Chapitre 43

                               

                    

                             

— C'est quoi cette tête ? rit-il. T'es pas content de me voir ?

                       

Sa voix sombre et narquoise me fait frissonner. Inconsciemment, elle m'aide même à me détendre.

                                

— Qu'est-ce que tu fous ici ? râlé-je, de plus en plus épuisé.

— Tu n'en as vraiment aucune idée ?

                                   

Son petit sourire en coin... Il pourrait, pour certain, être aussi énervant que celui de Minhyuk. Mais pas pour moi.

Non, pas du tout.

Ils sont si différents. Totalement incomparables.

                                 

— T'es sérieux ? m'apostrophé-je. C'est toi qui... ?

— Et oui.

— Mais... C'était la came de Minhyuk.

                         

Pourquoi a-t-il fait ça ?

Qu'est-ce qui ne tourne pas rond chez lui ?

                               

— Je sais. Il a la manie de cacher ses joujoux toujours au même endroit, depuis que je le connais.

— Où est-ce qu'elle était ?

— Sous l'armoire de sa femme.

                            

Sa nonchalance sera à jamais inégalable.

Si j'avais pu avoir cette capacité, moi aussi. Je suis certain que ma vie n'aurait pas été pareille.

                                                    

— De sa femme ?

— J'ai demandé à ces deux gars d'aller la piquer et la planquer dans tes bureaux.

— Ces deux gars ? répété-je. Ah ! Les mercenaires ?

— Oui.

— Comment t'as fait pour les convaincre de t'aider ?

— Rien de bien compliqué, souffle-t-il, d'un haussement d'épaules. Ils ne font pas partie du milieu, je te rappelle.

                                      

Du plus loin que je m'en souvienne, Changkyun a toujours su sur quel fil tirer, et ce, avec n'importe qui. Comme s'il voyait les failles de chacun, comme s'il connaissait le moindre petit secret des personnes qu'il côtoie.

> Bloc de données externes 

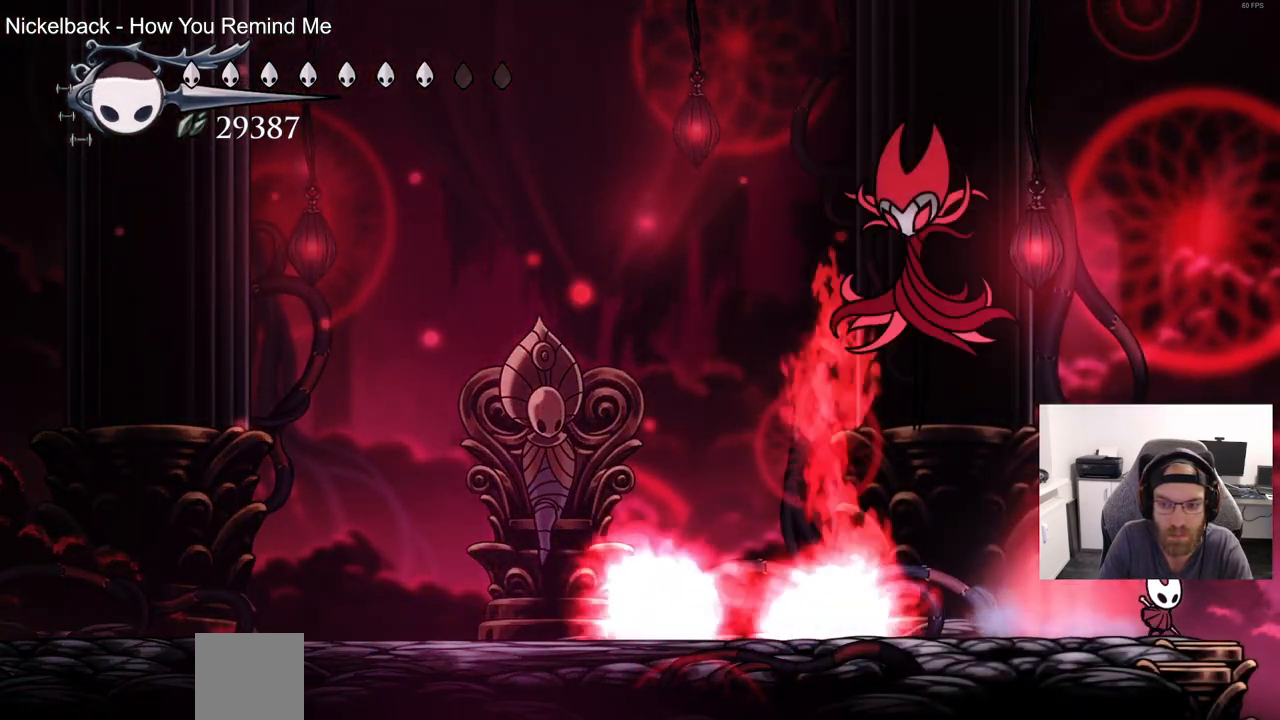
{"buttons": ["CROSS"], "left_stick": "center", "right_stick": "center", "events": [[167, "DPAD_RIGHT", "down"], [267, "CROSS", "down"], [267, "DPAD_RIGHT", "up"]]}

Voilà pourquoi, en plus de sa beauté, il me fascinait tant. Et voilà pourquoi, il me fascinera toujours.

Jamais je ne pourrai lui en vouloir pour quoi que ce soit. Je sais qu'il fera toujours les choses avec calme et réflexion. Je ne connais pas toutes les raisons, mais je sais, à chaque fois, qu'il fait les choses parce qu'il sait qu'elles doivent être faites.

                        

— C'était bien la peine de me sortir tes si belles phrases, si c'était pour me vendre comme ça, marmonné-je.

— De quoi tu parles ?

                            

Son petit air innocent, sa tête penchée sur le côté...

Son odeur si douce, ses gestes si délicats, sa voix si basse et calme, même lorsqu'il réclame de la violence...

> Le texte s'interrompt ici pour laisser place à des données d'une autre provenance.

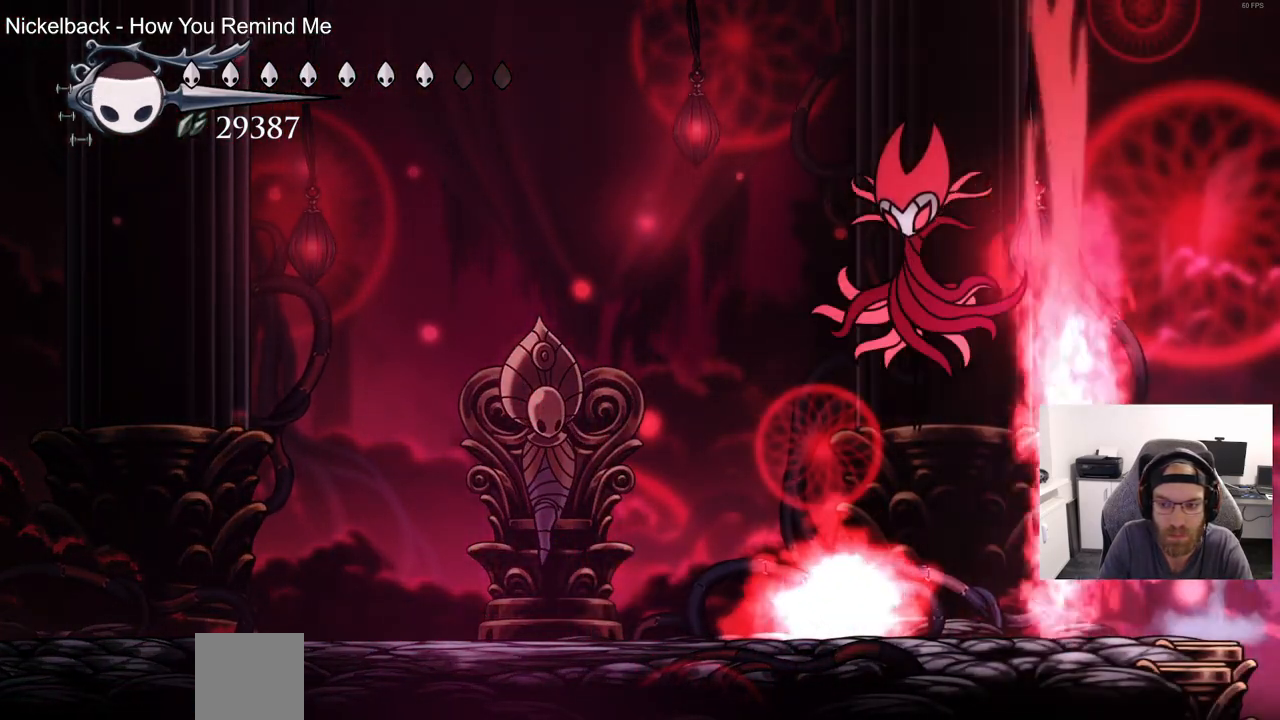
{"buttons": ["CROSS", "R2", "DPAD_LEFT"], "left_stick": "center", "right_stick": "center", "events": [[67, "DPAD_LEFT", "down"], [250, "SQUARE", "down"], [400, "SQUARE", "up"], [417, "CROSS", "up"], [483, "R2", "down"], [500, "CROSS", "down"]]}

                            

— Je croyais qu'on devait voir lequel de nous deux vivrait le plus longtemps.

— Ah ! s'écrie-t-il. Désolé, je ne pensais pas vraiment ce que je disais... Et puis, on était dans la merde tous les deux.

— On l'est toujours, d'ailleurs, soupiré-je.

— Oui, c'est pas faux. Enfin, pour le moment, commence par raconter que tu as agi seul pour la drogue. Ça compliquerait trop les choses si notre groupe devait se retrouver impliqué là-dedans. Tu peux faire ça pour moi ? Tu devrais pouvoir survivre plus longtemps en taule, non ?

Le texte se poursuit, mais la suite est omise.